§ Exercise materials
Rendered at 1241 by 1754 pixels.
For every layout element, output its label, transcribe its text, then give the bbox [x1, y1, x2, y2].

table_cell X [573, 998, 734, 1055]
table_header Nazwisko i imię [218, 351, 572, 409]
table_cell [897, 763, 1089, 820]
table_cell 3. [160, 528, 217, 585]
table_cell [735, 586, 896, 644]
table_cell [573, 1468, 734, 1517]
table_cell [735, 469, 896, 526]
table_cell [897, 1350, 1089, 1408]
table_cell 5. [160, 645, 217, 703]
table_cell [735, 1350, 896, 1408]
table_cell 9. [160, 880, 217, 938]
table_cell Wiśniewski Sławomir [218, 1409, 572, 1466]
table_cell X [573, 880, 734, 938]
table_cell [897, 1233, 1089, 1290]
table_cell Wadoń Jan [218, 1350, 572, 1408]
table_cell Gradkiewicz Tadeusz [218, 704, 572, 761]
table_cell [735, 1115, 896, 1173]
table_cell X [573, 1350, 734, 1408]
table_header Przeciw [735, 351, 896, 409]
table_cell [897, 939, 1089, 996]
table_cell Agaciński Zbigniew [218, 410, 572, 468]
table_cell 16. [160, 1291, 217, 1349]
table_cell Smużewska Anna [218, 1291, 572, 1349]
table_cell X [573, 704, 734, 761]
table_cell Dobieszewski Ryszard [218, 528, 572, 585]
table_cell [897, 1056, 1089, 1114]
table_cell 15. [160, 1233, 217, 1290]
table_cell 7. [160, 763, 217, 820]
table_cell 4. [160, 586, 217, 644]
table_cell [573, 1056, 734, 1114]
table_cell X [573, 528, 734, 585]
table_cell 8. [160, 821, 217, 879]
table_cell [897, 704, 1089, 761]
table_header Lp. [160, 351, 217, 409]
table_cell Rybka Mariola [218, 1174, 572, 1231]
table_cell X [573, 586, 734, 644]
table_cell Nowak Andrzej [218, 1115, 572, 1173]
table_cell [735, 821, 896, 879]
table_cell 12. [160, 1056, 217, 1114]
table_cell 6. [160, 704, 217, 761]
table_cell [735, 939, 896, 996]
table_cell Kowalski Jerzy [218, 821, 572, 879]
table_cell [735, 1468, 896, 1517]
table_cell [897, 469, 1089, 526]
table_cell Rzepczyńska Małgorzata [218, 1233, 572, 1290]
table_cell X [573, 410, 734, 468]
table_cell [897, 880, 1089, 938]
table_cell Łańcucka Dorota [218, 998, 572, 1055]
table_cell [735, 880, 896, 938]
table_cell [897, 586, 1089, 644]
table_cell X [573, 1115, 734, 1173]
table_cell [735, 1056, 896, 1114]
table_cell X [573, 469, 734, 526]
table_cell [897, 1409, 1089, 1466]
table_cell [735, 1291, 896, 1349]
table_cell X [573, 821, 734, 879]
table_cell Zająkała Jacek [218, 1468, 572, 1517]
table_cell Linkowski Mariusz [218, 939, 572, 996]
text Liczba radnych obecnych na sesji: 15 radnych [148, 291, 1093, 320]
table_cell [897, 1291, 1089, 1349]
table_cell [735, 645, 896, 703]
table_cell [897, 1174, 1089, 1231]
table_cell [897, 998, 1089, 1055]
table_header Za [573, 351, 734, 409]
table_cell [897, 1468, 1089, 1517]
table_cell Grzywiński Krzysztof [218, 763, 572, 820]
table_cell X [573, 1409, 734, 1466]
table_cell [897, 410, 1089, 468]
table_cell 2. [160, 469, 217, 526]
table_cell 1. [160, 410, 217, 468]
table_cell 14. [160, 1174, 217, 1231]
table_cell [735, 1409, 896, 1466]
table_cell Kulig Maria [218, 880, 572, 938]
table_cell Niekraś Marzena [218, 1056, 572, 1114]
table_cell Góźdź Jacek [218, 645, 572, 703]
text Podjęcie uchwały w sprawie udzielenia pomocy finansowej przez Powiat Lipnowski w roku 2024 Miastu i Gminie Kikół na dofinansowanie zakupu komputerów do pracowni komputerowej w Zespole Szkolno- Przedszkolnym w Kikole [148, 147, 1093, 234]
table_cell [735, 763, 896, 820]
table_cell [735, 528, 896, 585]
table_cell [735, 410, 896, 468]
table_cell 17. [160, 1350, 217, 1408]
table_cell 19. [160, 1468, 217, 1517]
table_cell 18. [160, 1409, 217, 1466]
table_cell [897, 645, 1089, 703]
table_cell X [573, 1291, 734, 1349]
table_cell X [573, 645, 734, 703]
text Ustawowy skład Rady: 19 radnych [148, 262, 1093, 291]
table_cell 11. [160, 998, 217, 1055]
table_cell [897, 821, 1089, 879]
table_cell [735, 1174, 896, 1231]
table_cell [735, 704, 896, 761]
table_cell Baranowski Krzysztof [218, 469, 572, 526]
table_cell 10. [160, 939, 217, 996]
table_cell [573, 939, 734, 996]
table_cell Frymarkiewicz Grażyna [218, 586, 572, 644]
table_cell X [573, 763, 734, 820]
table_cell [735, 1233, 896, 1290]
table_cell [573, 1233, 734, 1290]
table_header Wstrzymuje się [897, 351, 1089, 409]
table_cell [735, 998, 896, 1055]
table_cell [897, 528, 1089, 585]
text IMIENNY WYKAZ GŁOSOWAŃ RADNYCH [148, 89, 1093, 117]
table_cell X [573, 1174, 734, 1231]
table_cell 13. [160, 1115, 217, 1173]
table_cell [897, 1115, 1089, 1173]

§ What is required
What lines in the entries above hold "Krzysztof"? Copy every one.

§ Response to this exercise
table_cell Grzywiński Krzysztof [218, 763, 572, 820]
table_cell Baranowski Krzysztof [218, 469, 572, 526]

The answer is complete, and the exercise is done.